So ok. I've now had enough people tell me I look like Sarah Palin to look into this further. As I mentioned on my pregnancy blog, any physical similarities end there. Well ok, unless you don't count for her love of the outdoors and her ability to hunt and gather her own food. Well, again, ok, so I've never shot an animal for food. I've caught a lot of fish though and I have no doubt if hunger were an issue, I wouldn't blink an eye at shooting a wild pig or deer. Well, again, ok I would blink an eye once or twice until the pains of hunger kicked in and took over. Then there's the idea that we've both been pregnant in our, (ahem) more mature years. Only I'm actually showing. Very much so. More each day. Trust me.
I've had people say "Your hair looks like that Sarah Palin's hair" and "Hmm something about you just looks like Sarah Palin." The truth is, she has MY hair and she looks like ME.
Not the other way around.
Aside from that, how different we are.
*I believe in a woman's right to choose at all times, not just when it's convenient.
*I could never ever ever kill a wolf unless it was about to kill my dog, child (mine or any other's), my spouse or someone else I cared for.
*Good lord I could never vote Republican.
*I believe Canada's Health Care System kicks ass over America's.
*Along those lines I don't believe in visiting another country and telling them to adapt some business standard of America's.
*If I wrote a book about my life, it would take a good 2-3 years. I'd also write it myself.
*If I flub up what I'm saying I don't toss out silly phrases like "oh gosh darn golly". I get to the point. "Crap, I'm sorry, let me say that again," is more my style.

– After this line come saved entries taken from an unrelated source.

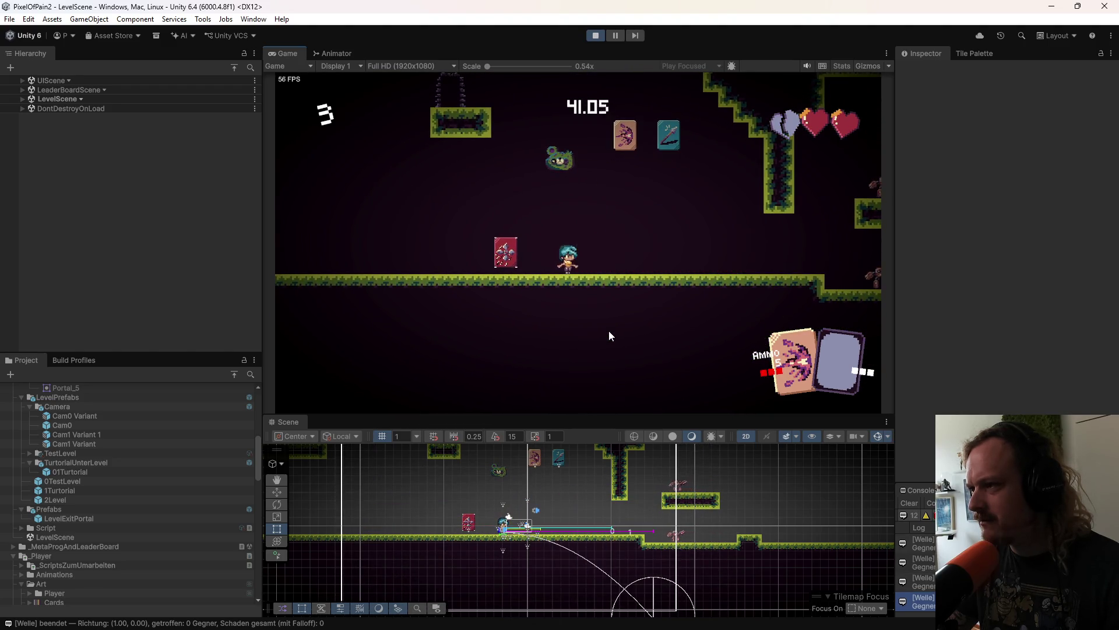
{"action": "key", "text": "space"}
{"action": "key", "text": "space"}
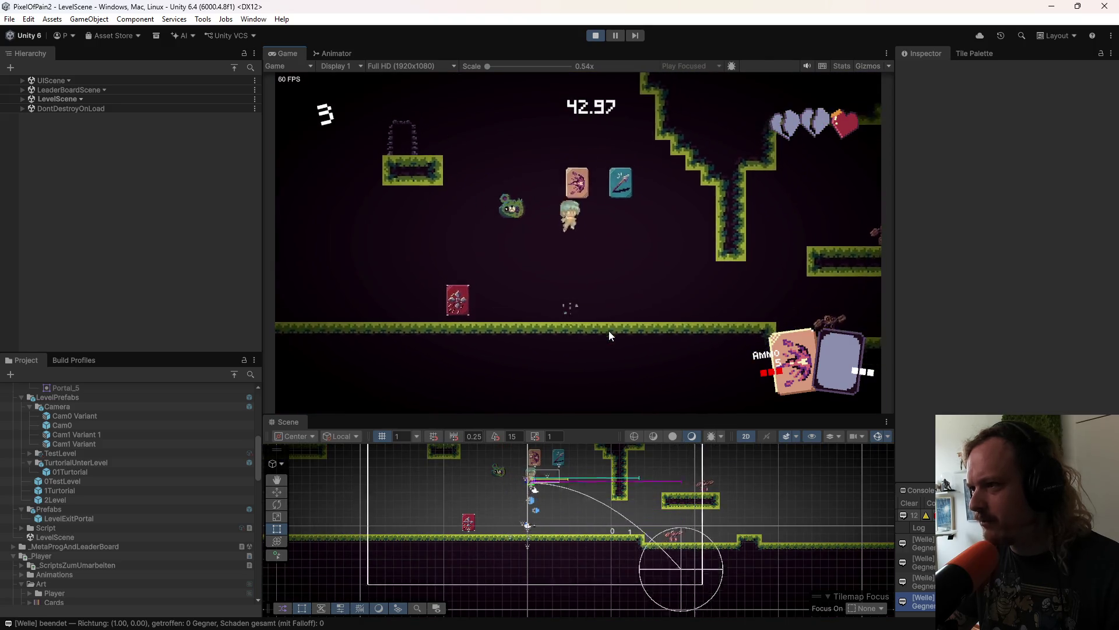
{"action": "left_click", "coordinate": [609, 330]}
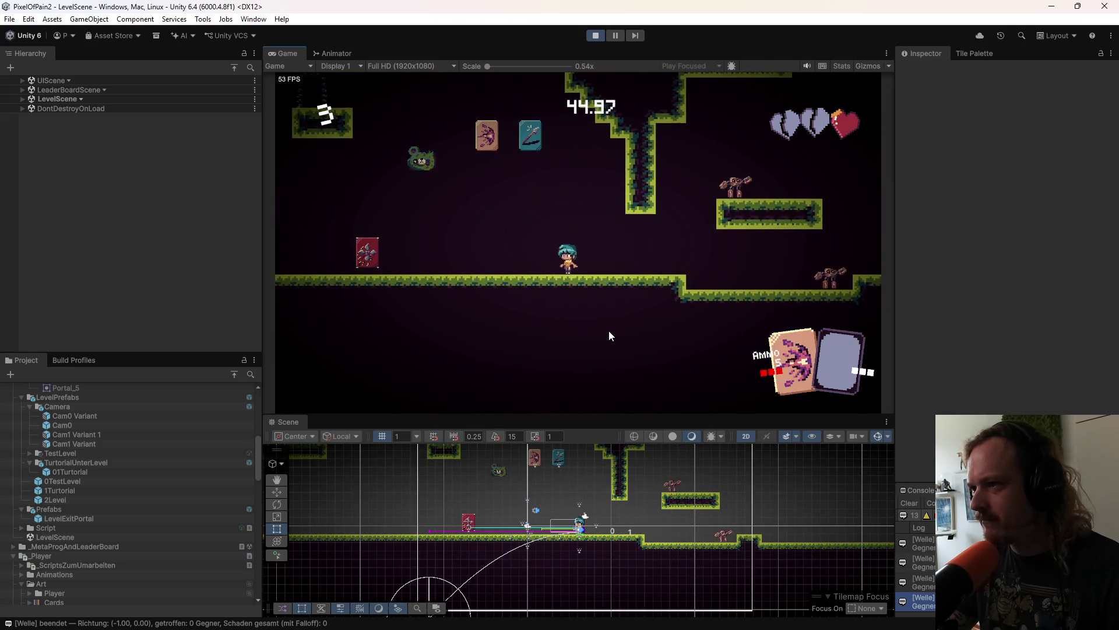
{"action": "left_click", "coordinate": [609, 330]}
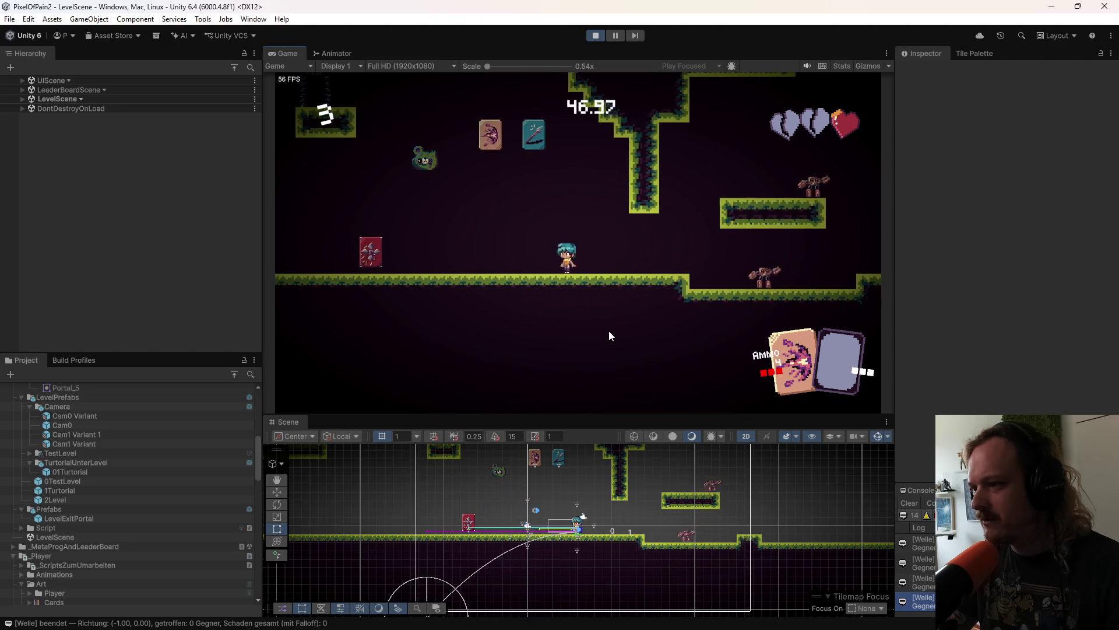
{"action": "left_click", "coordinate": [609, 331]}
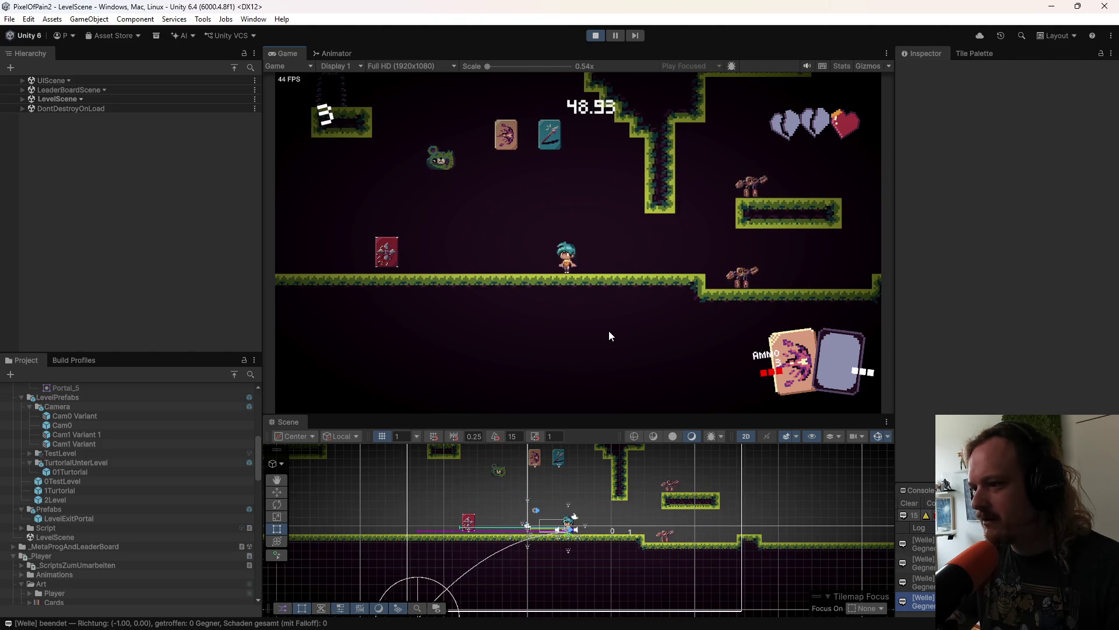
{"action": "left_click", "coordinate": [609, 331]}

*More Oil? Hell no. Hemp is best. Oh how it is best.
*I don't dye my hair. (cheap jab)
*Joe Six-Pack? That's the best example her camp could come up with to best portray America? Some simpleton carrying around a watered-down cheap six-pack of beer? At the very least I would have given him a good micro-brew and perhaps a chaser of good Scotch. And a name like Albert or Jeremiah. Yeah. Jeremiah "Amber Ale". Tokin' on a stogie while reading Aristotle, his partner Andrea "Rogue River Valley Chablis, 1997", with her head slightly tilted, reading glasses resting gently in the neck of her handmade hemp gauzy top, pondering real solutions to end poverty.